Chthonioi Alexandrian Wicca is a Boston-area family of Alexandrian Wicca-covens directly downline from Coven Chthonioi. Coven Chthonioi grew out of the Alexandrian practice of its founders in the 1970s, has an unbroken lineage back to Alex Sanders and Maxine Sanders, and has been in continuous operation since 1974. This coven is the originator of the cycle of rituals that has become known as the Book of the Provider. Chthonioi Alexandrian covens include the worship of the Gods and Goddesses of Greece (Greco-Roman Pantheon and Isian worship) as opposed to the traditional Alexandrian Wicca worship of the Gods and Goddesses of Britain in their open (and some closed) rituals.

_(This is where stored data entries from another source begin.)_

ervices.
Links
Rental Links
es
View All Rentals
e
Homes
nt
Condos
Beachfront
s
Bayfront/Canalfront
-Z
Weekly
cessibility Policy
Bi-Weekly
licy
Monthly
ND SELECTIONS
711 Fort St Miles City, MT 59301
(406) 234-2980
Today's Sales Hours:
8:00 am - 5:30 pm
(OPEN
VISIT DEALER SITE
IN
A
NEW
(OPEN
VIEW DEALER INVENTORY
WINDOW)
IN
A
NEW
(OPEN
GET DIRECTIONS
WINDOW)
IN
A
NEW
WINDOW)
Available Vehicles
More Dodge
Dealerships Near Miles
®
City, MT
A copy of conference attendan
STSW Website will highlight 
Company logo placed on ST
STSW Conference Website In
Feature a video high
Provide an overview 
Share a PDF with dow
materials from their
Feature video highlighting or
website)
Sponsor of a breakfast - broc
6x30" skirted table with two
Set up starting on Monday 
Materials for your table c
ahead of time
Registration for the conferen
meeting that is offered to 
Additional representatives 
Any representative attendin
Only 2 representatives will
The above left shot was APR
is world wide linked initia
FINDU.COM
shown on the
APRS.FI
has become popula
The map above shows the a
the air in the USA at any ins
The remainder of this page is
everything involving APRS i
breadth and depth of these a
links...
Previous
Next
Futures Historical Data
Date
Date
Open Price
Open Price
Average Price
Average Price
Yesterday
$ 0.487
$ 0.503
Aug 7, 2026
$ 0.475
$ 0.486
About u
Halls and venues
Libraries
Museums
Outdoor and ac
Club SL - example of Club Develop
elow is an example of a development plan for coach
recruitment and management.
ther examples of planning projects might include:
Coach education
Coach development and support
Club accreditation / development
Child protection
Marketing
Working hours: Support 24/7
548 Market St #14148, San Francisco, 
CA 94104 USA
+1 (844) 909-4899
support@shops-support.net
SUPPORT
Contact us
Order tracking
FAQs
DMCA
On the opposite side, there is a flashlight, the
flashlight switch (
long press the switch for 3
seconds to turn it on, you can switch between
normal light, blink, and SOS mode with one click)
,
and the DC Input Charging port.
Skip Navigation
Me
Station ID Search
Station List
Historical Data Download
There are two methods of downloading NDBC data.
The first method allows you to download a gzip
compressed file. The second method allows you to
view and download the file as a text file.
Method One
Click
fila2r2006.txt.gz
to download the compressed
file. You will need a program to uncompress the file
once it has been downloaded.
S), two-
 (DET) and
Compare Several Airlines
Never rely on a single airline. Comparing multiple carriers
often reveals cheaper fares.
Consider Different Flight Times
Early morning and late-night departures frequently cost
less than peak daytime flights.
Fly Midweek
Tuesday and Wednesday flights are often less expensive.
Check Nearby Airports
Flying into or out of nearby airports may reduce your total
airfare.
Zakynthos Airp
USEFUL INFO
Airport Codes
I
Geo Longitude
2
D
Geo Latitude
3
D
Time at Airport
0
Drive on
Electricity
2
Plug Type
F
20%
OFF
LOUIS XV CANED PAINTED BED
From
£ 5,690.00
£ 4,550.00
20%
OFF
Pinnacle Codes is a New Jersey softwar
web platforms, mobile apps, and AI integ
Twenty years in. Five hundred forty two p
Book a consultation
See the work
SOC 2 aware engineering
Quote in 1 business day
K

The standard initiation practice is cross-gender initiation (female to male; male to female) but the Chthonioi Alexandrian line also accepts same-gender initiations as valid. As quoted from their statement of identity: "Some branches of the Chthonioi-Alexandrian allow Same-Sex Initiations (SSI) as a way of acknowledging the importance and validity of inner contacts and true connection to the divine regardless of physical sex. Although not universally practiced by all within our [line], we nonetheless acknowledge SSIs as equally valid, lineaged, proper Initiations and part of our Tradition."

==Controversy==
Although the majority of Initiates in the Chthonioi Alexandrian line have undergone the traditional Initiation and consider themselves to be Alexandrian, the acceptance of Same Sex / Same Gender Initiations (SSI / SGI) in the wider Wiccan community continues to be controversial. Some more conservative Alexandrians do not accept those who have received an SSI as valid. Therefore, there are members of the Chthonioi Alexandrian line who are welcomed as Initiates within the family but not universally recognized as such outside of it. These individuals may consider themselves as belonging to a separate tradition - the Chthonioi Alexandrian Tradition.